### Text excerpt

CNFs are compared with traditional materials on an equal mass basis to quantify the life cycle energy intensity and environmental burden. The results of the study so far indicate significantly higher life cycle energy requirements and higher environmental impact of CNFs as compared to traditional materials like aluminum, steel and polypropylene. Because the comparisons are performed on an equal mass basis, these results cannot be generalized for CNF-based nanoproducts and quantity of their use would decide their cradle-to-grave impact. Studying such products was the next phase of this project.

### Stated exercise A
Put this sentence from the CNF text into Spanish: "Studying such products was the next phase of this project."
### Stated exercise B
Rewrite the part of the CNF text that opens with the words containing "CNFs are compared" and closes with "of this project.", changing "equal mass basis" to "equal volume basis".
Use only the text above when working on this material.

### Supplied records
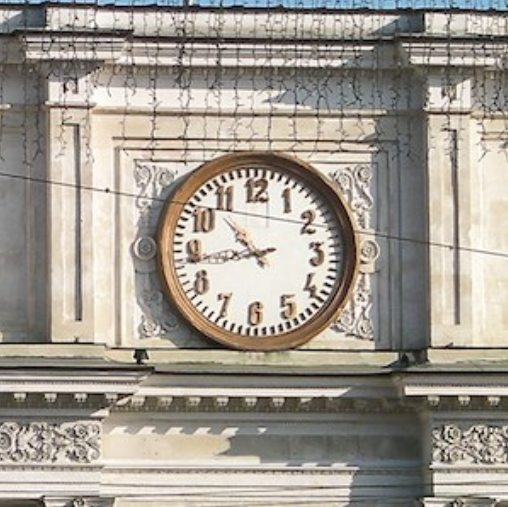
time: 10:43
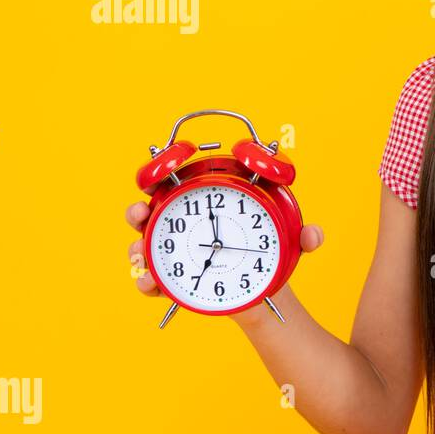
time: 6:58
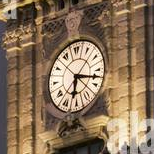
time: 6:17
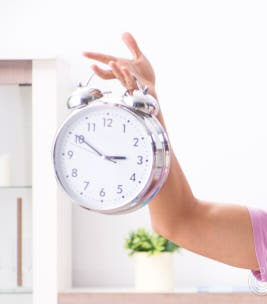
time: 2:50
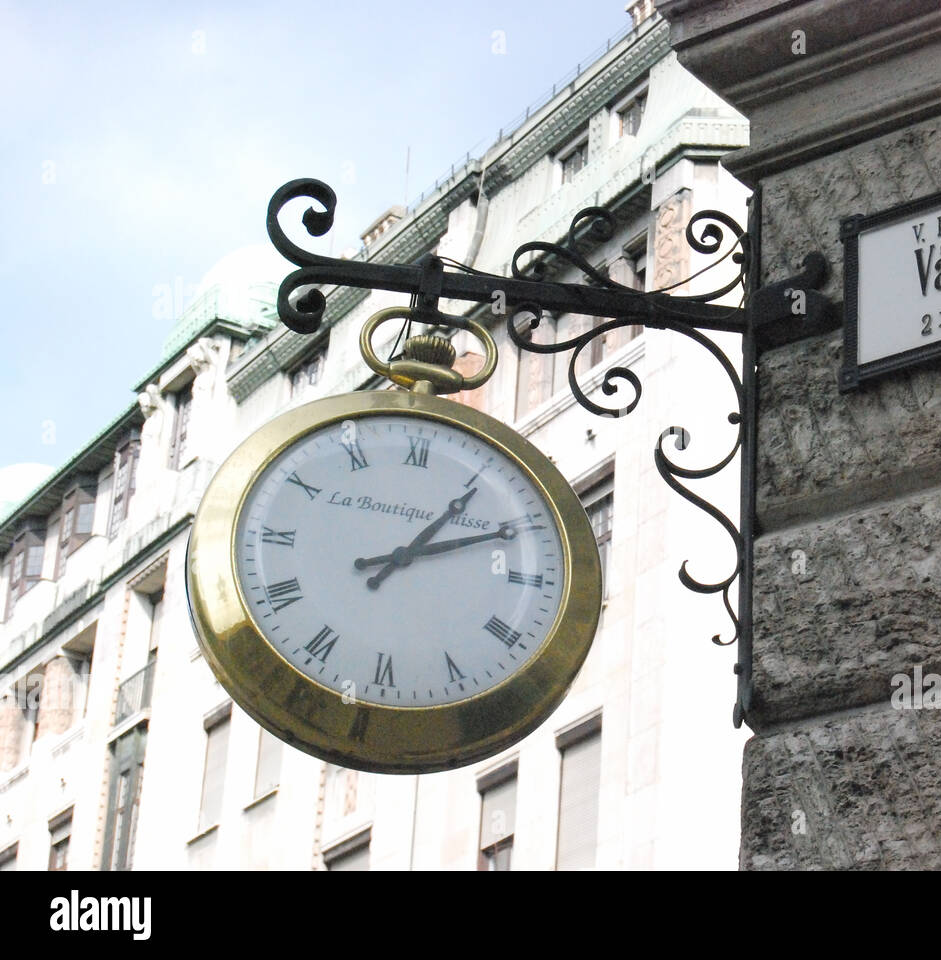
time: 1:10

### Expected answer A
El estudio de tales productos fue la siguiente fase de este proyecto.

### Expected answer B
CNFs are compared with traditional materials on an equal volume basis to quantify the life cycle energy intensity and environmental burden. The results of the study so far indicate significantly higher life cycle energy requirements and higher environmental impact of CNFs as compared to traditional materials like aluminum, steel and polypropylene. Because the comparisons are performed on an equal volume basis, these results cannot be generalized for CNF-based nanoproducts and quantity of their use would decide their cradle-to-grave impact. Studying such products was the next phase of this project.